═════ ARTICLE

My word for 2024 is “positive”.

What I love about this intention is that the word positive has many forms. I feel like I’m not only capable of, but am in need of, a multi-faceted objective. I’m ready for the challenge. I want to strive for so much having found this liberation from some of my deepest hinderances. There are three interpretations the dictionary offers which appeal to me:

Positive: Consisting in or characterized by the presence or possession of features or qualities rather than their absence.

In this sense I see the word offering a counter to the mindset of lacking. So often I think it’s easy to slip into seeing the world in negative spaces, verses flipping it towards the positive. With an optimistic perspective and a view where challenges represent opportunities, the world becomes a much richer realm. I’ve leaned towards cynicism for much of my adult life, perhaps as a defense mechanism, or some other insecurity. I’m ready to embrace a brighter, more inspiring outlook.

Positive: Constructive or confident. Showing progress, gain or improvement.

This is clearly something worth embracing for 2024. In every aspect of living, I seek to take the reins and push forward. I have every intention to level up the semi-nomadic life and apply my learnings from the experiments of 2023 towards an even more rewarding agenda. I also plan to rededicate myself to the progress of my existing businesses, while doubling down on my new projects. I have so much fire to keep creating, collaborating, building things, breaking things…to keep moving forward.

Positive: With no possibility of doubt; clear and definite.

Certainty can be a slippery slope. If we are over-confident and arrogant, we may miss opportunities for growth. Additionally, expectation and attachment are the causes of suffering. So please take any “my, I, mine”with the caveat of awareness of impermanence. Yet, at the same time, if we cannot establish a sense of clarity, there’s no footing beneath our path. So, as I look towards 2024 I want to ground in my 54 years of experience and use any wisdom I posses to better my life and of those around me. I know for certain that sharing with, giving to, experiencing with, and growing my community is essential to my joy. I know, without question, that opening up to new experiences and places is my prime directive. I am clear that taking risks, exploring my creative world, working smarter (not harder), and obliterating the notion of work/life balance makes each day a treasure. And I am now positive that offering unconditional compassion and love to everyone I encounter is life’s greatest gift.

Back in the meditation hall, I’ve returned to my body and I feel an uncomfortable, yet uplifting, glow in my heart. I’ve never allowed myself to sit with joy in this way. In that moment, I didn’t want to taint my balance and equanimity with any cravings or desires. I had to process this for a moment. Somehow, the me-that-was simply didn’t feel worthy to hold this feeling and I would push it down in favor of a more familiar numbness. But in that moment I decided that I was going to allow this, and never let that mentality of lack take hold and suppress again. It wasn’t something to crave, it was simply something to permit. I get to feel joy if that’s what my body sought. I was ready to let go of a long-standing aversion to this emotion. I told myself, in a positive affirmation, “I am a good person”.  This may be the first time in my life that I truly believed it.

I opened my eyes and I saw a young meditator sitting in front of me with his head in his hands. He had been struggling the entire retreat and was clearly deep in his own journey. I wanted to place a hand on him and tell him that it will all be ok and help fix his struggles. But I knew that his experience needs to be his own. Perhaps the most important lesson I took this year is a simple concept that I’ve always known, but never could fully embody until now: We are 100% responsible for our own suffering. We are 100% responsible for our own joy. The challenge is to find your power and the tools to manage that responsibility. Only when you realize this truth the greatest stuff in life is available to you.  Of this I am positive.

May everyone find their deepest joy in the coming year. I am grateful to have you, and continue to share my journey with you.

══════════

• _PROBLEM REQUIREMENTS_:
Could you copy, word for word, the part of the essay on the word "positive" starting with "This is clearly" and going on through "keep moving forward."? The records play no part in this.

═════ ENTRIES

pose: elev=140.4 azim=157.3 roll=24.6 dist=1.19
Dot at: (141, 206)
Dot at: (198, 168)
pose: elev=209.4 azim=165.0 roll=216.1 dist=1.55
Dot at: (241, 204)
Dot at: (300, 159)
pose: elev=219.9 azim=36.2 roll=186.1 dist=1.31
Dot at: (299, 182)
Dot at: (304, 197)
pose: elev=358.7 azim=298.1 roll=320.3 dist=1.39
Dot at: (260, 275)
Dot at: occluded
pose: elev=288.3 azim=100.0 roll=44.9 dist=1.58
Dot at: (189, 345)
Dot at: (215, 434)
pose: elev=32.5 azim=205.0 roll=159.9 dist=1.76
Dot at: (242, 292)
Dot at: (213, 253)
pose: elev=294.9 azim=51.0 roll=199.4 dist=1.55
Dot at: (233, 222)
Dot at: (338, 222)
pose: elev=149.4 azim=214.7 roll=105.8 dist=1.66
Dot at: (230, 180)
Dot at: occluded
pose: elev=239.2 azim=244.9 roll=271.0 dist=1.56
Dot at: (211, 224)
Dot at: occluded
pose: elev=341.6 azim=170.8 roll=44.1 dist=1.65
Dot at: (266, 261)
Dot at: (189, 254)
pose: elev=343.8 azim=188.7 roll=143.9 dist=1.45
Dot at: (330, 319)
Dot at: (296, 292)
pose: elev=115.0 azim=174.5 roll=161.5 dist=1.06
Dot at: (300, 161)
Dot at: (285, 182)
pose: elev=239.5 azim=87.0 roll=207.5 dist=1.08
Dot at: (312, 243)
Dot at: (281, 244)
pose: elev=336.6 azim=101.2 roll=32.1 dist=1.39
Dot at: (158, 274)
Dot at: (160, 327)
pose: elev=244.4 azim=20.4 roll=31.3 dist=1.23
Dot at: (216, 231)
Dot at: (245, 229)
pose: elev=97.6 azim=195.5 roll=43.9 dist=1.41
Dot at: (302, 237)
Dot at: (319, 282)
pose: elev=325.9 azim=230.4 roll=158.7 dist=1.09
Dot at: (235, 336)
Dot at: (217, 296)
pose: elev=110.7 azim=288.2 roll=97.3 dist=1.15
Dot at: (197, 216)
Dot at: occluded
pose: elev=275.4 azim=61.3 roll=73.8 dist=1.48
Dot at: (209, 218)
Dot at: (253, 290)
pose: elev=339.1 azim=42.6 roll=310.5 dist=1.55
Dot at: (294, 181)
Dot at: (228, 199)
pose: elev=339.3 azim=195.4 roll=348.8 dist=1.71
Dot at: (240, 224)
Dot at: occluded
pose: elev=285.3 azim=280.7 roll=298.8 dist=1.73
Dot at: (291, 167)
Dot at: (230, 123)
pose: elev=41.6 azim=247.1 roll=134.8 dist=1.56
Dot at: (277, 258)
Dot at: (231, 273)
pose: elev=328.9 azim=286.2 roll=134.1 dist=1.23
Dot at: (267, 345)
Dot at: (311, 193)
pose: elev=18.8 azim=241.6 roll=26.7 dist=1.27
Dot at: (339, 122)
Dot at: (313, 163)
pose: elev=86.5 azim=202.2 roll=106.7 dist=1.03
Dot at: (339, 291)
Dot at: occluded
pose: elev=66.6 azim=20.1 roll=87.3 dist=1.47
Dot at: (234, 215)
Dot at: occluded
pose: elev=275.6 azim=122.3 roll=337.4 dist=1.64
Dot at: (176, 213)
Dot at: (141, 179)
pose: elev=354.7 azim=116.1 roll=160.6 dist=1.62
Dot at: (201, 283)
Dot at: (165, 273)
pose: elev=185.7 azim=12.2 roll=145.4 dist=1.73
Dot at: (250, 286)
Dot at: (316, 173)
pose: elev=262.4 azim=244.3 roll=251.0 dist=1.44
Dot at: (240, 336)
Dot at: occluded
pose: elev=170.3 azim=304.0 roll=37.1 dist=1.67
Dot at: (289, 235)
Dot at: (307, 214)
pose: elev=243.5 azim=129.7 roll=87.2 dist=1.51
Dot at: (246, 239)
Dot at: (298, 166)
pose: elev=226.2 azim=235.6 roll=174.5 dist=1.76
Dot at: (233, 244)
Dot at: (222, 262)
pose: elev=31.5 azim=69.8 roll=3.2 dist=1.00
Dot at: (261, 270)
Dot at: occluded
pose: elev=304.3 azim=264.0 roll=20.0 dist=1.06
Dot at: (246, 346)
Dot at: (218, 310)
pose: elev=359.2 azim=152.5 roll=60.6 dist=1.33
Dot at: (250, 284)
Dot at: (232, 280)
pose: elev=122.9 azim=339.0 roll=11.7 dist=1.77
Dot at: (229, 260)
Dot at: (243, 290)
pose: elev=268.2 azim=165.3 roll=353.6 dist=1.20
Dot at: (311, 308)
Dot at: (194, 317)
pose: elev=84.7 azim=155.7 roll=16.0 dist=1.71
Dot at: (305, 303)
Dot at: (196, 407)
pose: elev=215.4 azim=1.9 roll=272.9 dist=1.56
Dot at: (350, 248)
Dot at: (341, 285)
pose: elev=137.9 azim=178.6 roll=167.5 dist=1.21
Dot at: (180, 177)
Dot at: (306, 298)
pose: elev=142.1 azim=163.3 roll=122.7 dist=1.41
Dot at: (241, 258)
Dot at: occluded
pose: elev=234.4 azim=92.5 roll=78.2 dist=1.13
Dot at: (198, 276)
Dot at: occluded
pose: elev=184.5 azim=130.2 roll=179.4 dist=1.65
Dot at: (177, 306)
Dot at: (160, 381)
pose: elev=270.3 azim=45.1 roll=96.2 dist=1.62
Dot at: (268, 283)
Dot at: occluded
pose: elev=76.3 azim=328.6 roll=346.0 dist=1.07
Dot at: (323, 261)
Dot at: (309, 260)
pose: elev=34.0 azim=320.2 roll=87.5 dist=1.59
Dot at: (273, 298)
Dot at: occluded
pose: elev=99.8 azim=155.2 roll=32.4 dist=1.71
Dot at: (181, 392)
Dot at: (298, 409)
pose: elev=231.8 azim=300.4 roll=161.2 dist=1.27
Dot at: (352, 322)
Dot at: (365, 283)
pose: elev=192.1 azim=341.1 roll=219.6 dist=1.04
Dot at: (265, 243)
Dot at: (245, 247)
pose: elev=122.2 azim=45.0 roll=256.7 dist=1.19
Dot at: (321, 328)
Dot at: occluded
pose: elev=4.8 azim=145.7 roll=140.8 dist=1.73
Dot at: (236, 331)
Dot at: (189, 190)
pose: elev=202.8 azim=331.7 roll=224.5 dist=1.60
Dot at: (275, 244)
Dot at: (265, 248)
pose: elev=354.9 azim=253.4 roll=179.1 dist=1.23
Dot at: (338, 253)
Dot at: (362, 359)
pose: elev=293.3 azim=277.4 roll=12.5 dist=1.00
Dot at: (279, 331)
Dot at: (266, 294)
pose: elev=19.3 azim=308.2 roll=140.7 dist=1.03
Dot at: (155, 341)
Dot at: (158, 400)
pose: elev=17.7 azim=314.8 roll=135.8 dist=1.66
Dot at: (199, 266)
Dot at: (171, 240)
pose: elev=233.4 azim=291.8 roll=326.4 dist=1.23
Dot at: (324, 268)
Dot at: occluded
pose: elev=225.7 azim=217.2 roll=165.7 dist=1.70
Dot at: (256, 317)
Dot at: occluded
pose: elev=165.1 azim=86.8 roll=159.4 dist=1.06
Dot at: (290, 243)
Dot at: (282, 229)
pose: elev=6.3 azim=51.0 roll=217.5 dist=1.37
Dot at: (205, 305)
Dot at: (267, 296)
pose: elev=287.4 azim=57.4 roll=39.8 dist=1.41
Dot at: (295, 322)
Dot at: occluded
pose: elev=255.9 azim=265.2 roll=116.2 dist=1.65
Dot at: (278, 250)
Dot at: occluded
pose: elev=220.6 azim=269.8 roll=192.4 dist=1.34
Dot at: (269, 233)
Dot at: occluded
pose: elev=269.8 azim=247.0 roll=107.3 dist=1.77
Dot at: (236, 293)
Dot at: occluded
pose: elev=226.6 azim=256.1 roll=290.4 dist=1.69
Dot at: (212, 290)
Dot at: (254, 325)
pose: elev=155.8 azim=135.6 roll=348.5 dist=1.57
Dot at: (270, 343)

══════════

• _ANSWER TO THE TASK_:
This is clearly something worth embracing for 2024. In every aspect of living, I seek to take the reins and push forward. I have every intention to level up the semi-nomadic life and apply my learnings from the experiments of 2023 towards an even more rewarding agenda. I also plan to rededicate myself to the progress of my existing businesses, while doubling down on my new projects. I have so much fire to keep creating, collaborating, building things, breaking things…to keep moving forward.